5. Plan for a mix of structure and spontaneity. It’s great to have some plans, especially if you need structure to keep you accountable, but it’s also helpful to be flexible to allow for things to flow. By doing this, you’re opening yourself up to more spontaneity, which is the real reason to get out of your normal routine anyway, right? Plus, this mindset could help protect you from disappointment if something comes up that you either can’t or don’t want to participate in while sober. Be willing to sit some things out and break away to do things you want to do if the people you are traveling with have different ideas of how to spend their time. It’s OK, and in fact necessary, to do your own thing at times. I used to seek parties over culture and alcohol over, well, everything when I traveled. I never thought the day would come when my trips wouldn’t revolve around the DJ that was playing or making sure I hit the best nightclubs or bars in each city I visited. That is, until I quit drinking and my priorities shifted. When you change what you look for, the things you look for change. It’s funny how your priorities shift when catching a buzz isn’t at the top of your to-do list. Trips start to become much more focused on taking in the smells, food, character, and ambiance of our surroundings when our minds are less clouded.

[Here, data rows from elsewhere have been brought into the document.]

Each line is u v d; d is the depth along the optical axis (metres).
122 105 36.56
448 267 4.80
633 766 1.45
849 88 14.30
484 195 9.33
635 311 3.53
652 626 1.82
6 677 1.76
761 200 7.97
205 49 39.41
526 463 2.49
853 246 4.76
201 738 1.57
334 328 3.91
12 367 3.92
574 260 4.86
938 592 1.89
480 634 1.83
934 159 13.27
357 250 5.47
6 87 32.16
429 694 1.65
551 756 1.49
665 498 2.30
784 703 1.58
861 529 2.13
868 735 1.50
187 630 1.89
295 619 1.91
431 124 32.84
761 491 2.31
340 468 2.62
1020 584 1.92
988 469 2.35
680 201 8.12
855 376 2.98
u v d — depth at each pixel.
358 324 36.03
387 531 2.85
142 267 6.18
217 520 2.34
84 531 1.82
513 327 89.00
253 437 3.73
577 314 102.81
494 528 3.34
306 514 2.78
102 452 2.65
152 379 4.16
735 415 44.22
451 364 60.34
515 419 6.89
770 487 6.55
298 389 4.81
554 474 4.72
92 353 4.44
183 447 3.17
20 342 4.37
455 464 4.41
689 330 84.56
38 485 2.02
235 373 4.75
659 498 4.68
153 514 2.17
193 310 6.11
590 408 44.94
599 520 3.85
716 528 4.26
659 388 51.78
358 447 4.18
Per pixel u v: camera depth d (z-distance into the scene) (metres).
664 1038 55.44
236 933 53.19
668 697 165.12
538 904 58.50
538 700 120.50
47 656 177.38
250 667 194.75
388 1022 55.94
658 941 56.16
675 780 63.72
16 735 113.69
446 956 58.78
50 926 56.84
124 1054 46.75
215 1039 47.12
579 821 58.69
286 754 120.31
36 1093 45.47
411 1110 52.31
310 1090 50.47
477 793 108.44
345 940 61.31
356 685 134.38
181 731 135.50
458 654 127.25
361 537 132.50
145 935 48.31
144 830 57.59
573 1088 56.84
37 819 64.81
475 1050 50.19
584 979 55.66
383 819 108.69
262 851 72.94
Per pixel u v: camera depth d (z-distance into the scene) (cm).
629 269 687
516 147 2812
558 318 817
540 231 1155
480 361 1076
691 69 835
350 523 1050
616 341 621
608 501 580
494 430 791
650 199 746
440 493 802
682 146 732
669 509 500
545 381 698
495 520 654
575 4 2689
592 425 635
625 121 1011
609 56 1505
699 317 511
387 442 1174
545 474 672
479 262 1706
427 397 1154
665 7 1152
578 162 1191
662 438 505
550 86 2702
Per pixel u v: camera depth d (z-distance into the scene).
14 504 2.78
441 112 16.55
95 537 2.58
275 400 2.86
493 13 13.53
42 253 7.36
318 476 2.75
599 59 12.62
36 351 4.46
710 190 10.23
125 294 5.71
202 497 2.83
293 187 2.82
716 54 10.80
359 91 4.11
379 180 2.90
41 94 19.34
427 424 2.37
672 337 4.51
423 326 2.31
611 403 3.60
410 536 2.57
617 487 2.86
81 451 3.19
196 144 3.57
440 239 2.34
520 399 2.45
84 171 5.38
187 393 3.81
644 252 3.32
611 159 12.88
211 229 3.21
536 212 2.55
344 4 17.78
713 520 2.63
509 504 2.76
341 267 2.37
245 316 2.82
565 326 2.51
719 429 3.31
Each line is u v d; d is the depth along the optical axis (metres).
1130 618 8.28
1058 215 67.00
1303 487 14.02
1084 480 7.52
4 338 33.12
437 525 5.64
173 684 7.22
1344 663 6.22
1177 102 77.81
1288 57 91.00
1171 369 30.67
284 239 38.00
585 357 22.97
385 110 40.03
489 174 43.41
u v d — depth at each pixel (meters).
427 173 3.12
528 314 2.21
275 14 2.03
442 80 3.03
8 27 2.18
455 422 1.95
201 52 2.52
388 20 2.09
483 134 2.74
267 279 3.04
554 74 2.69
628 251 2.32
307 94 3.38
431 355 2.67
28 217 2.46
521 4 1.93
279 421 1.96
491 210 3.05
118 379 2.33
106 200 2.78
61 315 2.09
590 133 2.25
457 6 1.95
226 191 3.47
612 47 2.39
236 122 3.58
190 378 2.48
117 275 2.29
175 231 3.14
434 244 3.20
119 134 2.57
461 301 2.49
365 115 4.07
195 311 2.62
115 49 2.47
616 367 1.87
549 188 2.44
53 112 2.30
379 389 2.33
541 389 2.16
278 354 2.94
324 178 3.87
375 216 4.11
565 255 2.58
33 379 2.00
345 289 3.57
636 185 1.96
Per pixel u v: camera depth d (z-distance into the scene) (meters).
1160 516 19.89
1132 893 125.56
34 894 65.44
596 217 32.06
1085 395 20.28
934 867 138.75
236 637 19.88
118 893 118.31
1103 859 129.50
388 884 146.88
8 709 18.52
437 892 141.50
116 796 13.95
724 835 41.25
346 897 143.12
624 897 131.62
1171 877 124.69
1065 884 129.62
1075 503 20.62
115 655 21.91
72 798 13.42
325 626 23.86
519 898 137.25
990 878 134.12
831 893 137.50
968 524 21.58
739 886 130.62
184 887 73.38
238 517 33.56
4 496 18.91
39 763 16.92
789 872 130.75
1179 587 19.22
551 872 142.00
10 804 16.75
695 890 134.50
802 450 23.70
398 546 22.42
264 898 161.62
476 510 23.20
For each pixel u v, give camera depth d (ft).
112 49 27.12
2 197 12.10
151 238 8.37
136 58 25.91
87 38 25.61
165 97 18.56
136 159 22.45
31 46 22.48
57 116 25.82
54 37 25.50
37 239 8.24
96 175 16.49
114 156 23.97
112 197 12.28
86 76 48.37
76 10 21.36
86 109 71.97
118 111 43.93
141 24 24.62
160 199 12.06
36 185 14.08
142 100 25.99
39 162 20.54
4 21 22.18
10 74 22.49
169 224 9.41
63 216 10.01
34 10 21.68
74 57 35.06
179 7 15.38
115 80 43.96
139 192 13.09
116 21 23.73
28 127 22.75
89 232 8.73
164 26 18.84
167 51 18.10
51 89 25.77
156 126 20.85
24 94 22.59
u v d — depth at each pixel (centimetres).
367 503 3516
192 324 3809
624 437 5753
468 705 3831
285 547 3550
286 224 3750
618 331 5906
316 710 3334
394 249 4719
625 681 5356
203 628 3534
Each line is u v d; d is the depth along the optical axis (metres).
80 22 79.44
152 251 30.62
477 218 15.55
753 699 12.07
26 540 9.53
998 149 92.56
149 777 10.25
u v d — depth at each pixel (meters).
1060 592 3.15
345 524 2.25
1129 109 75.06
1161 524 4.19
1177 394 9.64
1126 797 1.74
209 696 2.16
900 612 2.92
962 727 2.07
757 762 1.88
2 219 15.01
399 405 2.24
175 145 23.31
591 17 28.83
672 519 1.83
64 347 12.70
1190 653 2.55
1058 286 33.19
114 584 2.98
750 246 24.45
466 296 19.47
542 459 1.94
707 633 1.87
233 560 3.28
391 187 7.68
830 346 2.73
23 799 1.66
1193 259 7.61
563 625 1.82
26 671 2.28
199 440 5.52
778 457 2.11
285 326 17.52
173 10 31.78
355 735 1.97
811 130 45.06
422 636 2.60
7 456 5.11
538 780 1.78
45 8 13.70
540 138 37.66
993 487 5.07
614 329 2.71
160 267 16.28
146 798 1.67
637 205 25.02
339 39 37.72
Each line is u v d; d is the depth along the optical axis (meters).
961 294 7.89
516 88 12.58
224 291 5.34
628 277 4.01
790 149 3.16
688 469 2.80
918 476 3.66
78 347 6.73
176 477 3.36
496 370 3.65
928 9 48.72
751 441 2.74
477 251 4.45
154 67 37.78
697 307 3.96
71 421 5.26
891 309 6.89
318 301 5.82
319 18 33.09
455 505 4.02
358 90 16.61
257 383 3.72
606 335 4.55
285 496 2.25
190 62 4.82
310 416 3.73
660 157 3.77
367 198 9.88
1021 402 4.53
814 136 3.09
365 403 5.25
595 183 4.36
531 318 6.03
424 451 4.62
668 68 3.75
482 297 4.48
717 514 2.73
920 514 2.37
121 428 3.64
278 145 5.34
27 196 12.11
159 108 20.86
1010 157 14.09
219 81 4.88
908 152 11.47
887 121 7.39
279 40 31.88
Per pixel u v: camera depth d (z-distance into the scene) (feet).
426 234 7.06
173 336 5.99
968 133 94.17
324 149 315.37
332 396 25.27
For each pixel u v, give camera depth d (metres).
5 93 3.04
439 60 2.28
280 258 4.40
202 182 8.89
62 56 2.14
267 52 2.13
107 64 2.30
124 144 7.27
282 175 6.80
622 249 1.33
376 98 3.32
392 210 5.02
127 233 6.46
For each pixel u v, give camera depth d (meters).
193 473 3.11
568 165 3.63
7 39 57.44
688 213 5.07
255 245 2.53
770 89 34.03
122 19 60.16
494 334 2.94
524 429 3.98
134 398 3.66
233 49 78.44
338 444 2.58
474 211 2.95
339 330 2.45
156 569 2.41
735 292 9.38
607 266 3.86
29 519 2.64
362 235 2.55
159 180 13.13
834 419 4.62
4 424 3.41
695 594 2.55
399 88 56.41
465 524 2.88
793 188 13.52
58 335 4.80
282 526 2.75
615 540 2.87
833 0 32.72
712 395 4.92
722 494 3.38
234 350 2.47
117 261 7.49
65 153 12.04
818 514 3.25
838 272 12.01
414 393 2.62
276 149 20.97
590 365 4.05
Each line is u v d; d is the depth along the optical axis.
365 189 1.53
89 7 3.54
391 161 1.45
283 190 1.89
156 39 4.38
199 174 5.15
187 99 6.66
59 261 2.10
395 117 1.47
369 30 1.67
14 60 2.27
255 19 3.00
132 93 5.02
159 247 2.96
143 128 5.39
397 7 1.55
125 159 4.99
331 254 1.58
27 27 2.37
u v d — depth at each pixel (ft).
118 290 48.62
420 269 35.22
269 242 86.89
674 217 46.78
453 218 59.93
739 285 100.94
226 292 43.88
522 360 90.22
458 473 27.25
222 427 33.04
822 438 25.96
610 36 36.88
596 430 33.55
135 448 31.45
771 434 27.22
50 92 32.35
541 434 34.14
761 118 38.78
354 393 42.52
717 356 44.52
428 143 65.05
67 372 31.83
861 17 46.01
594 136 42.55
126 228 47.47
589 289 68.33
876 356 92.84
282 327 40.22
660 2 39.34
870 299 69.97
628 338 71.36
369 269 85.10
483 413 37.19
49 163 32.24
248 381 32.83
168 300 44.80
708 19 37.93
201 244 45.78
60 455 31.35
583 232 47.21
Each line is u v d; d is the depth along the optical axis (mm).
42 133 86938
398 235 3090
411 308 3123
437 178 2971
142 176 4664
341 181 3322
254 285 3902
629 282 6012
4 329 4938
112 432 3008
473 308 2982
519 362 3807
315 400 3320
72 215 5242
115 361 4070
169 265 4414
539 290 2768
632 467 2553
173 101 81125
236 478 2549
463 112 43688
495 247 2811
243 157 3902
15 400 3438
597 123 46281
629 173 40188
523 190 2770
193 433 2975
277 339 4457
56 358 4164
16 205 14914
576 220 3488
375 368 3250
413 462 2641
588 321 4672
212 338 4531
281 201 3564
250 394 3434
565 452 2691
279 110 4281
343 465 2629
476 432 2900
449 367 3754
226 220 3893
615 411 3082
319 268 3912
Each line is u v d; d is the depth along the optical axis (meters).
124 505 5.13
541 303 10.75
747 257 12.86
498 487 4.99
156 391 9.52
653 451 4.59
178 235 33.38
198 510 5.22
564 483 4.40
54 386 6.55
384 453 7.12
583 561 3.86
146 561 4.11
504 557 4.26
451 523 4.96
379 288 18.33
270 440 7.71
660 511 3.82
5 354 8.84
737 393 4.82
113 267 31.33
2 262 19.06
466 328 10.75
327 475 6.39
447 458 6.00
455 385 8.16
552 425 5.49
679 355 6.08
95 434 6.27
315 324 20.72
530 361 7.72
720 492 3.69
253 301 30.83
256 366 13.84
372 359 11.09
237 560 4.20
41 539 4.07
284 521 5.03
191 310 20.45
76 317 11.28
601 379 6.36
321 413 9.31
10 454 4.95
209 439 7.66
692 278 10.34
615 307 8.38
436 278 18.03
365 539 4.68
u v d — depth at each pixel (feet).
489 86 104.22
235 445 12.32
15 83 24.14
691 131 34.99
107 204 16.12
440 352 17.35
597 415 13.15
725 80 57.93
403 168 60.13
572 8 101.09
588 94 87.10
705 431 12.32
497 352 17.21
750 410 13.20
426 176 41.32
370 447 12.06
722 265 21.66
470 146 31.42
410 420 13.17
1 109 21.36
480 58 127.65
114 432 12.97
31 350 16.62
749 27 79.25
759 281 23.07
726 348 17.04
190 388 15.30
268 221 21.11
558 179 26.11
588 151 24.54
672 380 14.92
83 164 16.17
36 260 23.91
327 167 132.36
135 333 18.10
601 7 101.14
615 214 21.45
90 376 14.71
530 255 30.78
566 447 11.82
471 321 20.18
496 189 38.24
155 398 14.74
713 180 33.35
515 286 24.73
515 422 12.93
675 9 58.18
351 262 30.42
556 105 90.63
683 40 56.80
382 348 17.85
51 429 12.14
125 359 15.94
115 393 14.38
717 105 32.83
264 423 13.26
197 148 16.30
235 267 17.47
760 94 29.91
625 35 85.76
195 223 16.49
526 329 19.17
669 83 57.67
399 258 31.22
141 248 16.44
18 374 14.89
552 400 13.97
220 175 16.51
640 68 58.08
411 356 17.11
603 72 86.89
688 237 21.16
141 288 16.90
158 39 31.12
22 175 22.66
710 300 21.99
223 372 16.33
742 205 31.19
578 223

6. View your trip as an opportunity for relaxing, recharging, and all of the self-care. Consider this the antidote to that “I need a vacation from my vacation” feeling. So often our vacations revolve around partying, which tend to leave us feeling exhausted instead of refreshed. Traveling sober is a chance to redefine your vacation goals and rather than using it as an excuse to go wild, you can choose to use your time to recharge and spoil yourself. Always remember to bask in your hangover-free mornings on vacation by doing a quick gratitude practice and meditation when you wake up to keep yourself in the right frame of mind. You can also check out where you’re staying ahead of time to see if they have a gym or place to exercise as another great way to start your day. One of my favorite things to do now on trips is spend money on spa days instead of popping bottles. All that money saved can go towards a massage or facial. When you switch your goals from partying to pampering, you’ll be more inclined to hit the spa instead of hitting the club. Spa-ing is a staple of sober travel that can completely transform the focal point of your trip. Another fun idea is to indulge in a gift for yourself with the money you save from not buying alcohol. I always find a piece of jewelry or locally made apparel to splurge on and take home with me as a memory—one that I’ll actually remember.
7. Research the local scene and culture ahead of time so you can make a list of your must-do activities. It was a news flash when I realized there were sights to see beyond the pool bar. The reality is that you’ll have a lot more free time on your hands when sipping margaritas by the pool doesn’t steal away your day, so make it a point to spend your time taking in the culture and landmarks your destination has to offer. Look for shows, museums, national monuments, or art exhibits you might like to see that are one-of-a-kind and will help you stay excited about your visit. Even when making dinner reservations, look for places with unique atmospheres that are easy on the eyes—and ideally have a cool mocktail menu. It’s mind-blowing to me how many places the drunk-me visited without even considering I could get a fix from the excitement the local culture and art had to offer.
Overall, remember to stay committed to giving yourself the perspective of seeing a new place with clear eyes. Let yourself have a great time knowing you don’t need alcohol to do it. By choosing to be a sober traveler you are also making the choice to not let alcohol (or any possible resulting shame or regret) take away from your memories. You don’t often get a redo of experiences like this, so why not show up as your best, most authentic self?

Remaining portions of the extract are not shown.